──────── DATASET RECORDS ────────

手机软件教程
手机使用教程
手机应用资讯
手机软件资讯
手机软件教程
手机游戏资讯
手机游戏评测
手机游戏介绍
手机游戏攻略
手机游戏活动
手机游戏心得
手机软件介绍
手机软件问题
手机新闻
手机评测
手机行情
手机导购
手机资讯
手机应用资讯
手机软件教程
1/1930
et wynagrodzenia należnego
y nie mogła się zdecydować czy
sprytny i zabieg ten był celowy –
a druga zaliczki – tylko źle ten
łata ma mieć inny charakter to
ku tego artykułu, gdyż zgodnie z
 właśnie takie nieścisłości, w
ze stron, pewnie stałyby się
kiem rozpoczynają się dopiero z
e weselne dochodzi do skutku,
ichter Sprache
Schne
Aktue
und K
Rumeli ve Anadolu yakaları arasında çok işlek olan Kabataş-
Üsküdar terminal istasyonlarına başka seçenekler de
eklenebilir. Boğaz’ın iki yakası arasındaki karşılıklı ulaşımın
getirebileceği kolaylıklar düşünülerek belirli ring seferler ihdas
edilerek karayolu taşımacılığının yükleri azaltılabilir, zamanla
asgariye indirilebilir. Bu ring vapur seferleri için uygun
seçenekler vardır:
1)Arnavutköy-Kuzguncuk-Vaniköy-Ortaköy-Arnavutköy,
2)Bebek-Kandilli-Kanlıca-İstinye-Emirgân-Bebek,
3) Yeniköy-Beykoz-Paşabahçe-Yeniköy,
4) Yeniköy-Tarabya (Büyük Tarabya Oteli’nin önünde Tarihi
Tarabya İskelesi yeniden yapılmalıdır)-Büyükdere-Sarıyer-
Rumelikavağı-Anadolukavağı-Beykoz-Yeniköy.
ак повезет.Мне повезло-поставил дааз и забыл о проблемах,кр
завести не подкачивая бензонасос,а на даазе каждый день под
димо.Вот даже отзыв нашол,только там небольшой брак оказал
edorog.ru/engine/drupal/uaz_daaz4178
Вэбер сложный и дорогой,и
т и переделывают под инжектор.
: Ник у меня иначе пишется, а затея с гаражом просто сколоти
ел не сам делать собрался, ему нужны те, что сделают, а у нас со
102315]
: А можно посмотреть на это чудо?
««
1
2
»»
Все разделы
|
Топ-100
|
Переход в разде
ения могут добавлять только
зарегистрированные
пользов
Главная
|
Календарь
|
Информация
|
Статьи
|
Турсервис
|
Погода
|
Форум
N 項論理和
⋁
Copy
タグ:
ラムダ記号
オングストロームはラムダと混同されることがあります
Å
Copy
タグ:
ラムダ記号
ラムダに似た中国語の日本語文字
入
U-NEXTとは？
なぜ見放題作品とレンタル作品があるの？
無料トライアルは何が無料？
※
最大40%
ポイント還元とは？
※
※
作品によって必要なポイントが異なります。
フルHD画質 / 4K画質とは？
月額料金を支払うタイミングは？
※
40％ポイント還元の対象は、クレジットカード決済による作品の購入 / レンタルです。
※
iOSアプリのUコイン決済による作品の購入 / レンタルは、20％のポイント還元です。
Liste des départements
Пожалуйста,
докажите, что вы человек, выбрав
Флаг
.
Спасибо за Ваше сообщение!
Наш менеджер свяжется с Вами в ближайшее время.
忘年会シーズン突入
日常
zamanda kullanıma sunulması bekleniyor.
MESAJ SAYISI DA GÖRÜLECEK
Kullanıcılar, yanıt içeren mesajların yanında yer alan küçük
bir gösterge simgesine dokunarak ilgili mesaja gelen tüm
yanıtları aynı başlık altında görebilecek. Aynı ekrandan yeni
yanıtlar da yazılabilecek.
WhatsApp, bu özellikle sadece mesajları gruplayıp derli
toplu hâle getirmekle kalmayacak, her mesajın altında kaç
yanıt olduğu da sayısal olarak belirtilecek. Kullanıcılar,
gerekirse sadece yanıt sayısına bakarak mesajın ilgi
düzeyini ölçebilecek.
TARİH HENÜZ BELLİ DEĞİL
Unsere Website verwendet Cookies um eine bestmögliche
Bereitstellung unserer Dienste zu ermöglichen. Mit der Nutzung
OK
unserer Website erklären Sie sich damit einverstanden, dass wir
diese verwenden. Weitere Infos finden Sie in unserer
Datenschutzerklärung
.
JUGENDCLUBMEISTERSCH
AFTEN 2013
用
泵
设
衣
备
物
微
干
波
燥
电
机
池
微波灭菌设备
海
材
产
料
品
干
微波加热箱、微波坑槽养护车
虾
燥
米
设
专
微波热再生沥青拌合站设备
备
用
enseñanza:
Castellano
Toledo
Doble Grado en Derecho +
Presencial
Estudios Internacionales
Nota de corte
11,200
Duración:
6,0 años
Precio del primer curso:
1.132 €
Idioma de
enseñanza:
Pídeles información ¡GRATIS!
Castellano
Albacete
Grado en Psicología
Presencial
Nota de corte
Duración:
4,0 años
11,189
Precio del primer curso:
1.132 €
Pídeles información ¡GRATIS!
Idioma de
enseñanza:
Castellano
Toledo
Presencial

────────

▸ **ASSIGNMENT**:
Scan the records for the word "Yeniköy" and copy every line where it is found.

▸ **SOLUTION TO THIS TASK**:
3) Yeniköy-Beykoz-Paşabahçe-Yeniköy,
4) Yeniköy-Tarabya (Büyük Tarabya Oteli’nin önünde Tarihi
Rumelikavağı-Anadolukavağı-Beykoz-Yeniköy.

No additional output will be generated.